[PROVIDED DATA]
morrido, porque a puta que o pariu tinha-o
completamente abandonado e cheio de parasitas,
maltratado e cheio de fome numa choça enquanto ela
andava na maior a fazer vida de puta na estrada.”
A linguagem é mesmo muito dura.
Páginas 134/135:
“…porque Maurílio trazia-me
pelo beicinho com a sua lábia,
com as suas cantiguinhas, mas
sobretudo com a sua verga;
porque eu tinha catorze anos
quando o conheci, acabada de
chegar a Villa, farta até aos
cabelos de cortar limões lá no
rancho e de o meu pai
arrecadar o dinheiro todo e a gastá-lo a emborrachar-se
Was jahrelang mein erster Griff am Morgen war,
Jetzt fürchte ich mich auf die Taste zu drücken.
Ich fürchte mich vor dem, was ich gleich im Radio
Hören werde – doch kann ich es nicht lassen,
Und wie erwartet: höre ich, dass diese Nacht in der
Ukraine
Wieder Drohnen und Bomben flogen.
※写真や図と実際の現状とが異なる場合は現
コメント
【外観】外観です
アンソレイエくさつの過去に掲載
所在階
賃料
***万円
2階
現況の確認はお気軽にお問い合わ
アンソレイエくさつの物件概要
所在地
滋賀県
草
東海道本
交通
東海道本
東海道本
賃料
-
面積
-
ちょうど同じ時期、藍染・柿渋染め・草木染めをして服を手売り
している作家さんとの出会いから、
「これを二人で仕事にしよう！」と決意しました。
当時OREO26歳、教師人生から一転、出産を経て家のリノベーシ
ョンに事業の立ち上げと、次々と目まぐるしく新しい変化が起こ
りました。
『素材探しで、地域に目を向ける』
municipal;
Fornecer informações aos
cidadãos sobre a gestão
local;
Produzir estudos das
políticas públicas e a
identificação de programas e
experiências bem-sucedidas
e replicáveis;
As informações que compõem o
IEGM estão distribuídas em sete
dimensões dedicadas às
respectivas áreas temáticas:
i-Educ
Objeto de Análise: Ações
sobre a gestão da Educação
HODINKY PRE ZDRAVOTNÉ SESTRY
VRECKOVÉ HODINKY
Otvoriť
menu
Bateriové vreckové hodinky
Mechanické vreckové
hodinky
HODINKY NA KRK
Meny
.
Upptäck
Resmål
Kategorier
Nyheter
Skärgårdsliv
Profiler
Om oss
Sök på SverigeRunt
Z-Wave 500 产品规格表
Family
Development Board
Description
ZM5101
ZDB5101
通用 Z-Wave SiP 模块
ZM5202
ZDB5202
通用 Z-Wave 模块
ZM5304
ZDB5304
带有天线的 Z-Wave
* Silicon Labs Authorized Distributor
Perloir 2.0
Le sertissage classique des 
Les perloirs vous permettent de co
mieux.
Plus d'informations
[/PROVIDED DATA]
▸ **TASK REQUIREMENTS**
The answer must reproduce every record exactly.

▸ **RESULT BELOW**
morrido, porque a puta que o pariu tinha-o
completamente abandonado e cheio de parasitas,
maltratado e cheio de fome numa choça enquanto ela
andava na maior a fazer vida de puta na estrada.”
A linguagem é mesmo muito dura.
Páginas 134/135:
“…porque Maurílio trazia-me
pelo beicinho com a sua lábia,
com as suas cantiguinhas, mas
sobretudo com a sua verga;
porque eu tinha catorze anos
quando o conheci, acabada de
chegar a Villa, farta até aos
cabelos de cortar limões lá no
rancho e de o meu pai
arrecadar o dinheiro todo e a gastá-lo a emborrachar-se
Was jahrelang mein erster Griff am Morgen war,
Jetzt fürchte ich mich auf die Taste zu drücken.
Ich fürchte mich vor dem, was ich gleich im Radio
Hören werde – doch kann ich es nicht lassen,
Und wie erwartet: höre ich, dass diese Nacht in der
Ukraine
Wieder Drohnen und Bomben flogen.
※写真や図と実際の現状とが異なる場合は現
コメント
【外観】外観です
アンソレイエくさつの過去に掲載
所在階
賃料
***万円
2階
現況の確認はお気軽にお問い合わ
アンソレイエくさつの物件概要
所在地
滋賀県
草
東海道本
交通
東海道本
東海道本
賃料
-
面積
-
ちょうど同じ時期、藍染・柿渋染め・草木染めをして服を手売り
している作家さんとの出会いから、
「これを二人で仕事にしよう！」と決意しました。
当時OREO26歳、教師人生から一転、出産を経て家のリノベーシ
ョンに事業の立ち上げと、次々と目まぐるしく新しい変化が起こ
りました。
『素材探しで、地域に目を向ける』
municipal;
Fornecer informações aos
cidadãos sobre a gestão
local;
Produzir estudos das
políticas públicas e a
identificação de programas e
experiências bem-sucedidas
e replicáveis;
As informações que compõem o
IEGM estão distribuídas em sete
dimensões dedicadas às
respectivas áreas temáticas:
i-Educ
Objeto de Análise: Ações
sobre a gestão da Educação
HODINKY PRE ZDRAVOTNÉ SESTRY
VRECKOVÉ HODINKY
Otvoriť
menu
Bateriové vreckové hodinky
Mechanické vreckové
hodinky
HODINKY NA KRK
Meny
.
Upptäck
Resmål
Kategorier
Nyheter
Skärgårdsliv
Profiler
Om oss
Sök på SverigeRunt
Z-Wave 500 产品规格表
Family
Development Board
Description
ZM5101
ZDB5101
通用 Z-Wave SiP 模块
ZM5202
ZDB5202
通用 Z-Wave 模块
ZM5304
ZDB5304
带有天线的 Z-Wave
* Silicon Labs Authorized Distributor
Perloir 2.0
Le sertissage classique des 
Les perloirs vous permettent de co
mieux.
Plus d'informations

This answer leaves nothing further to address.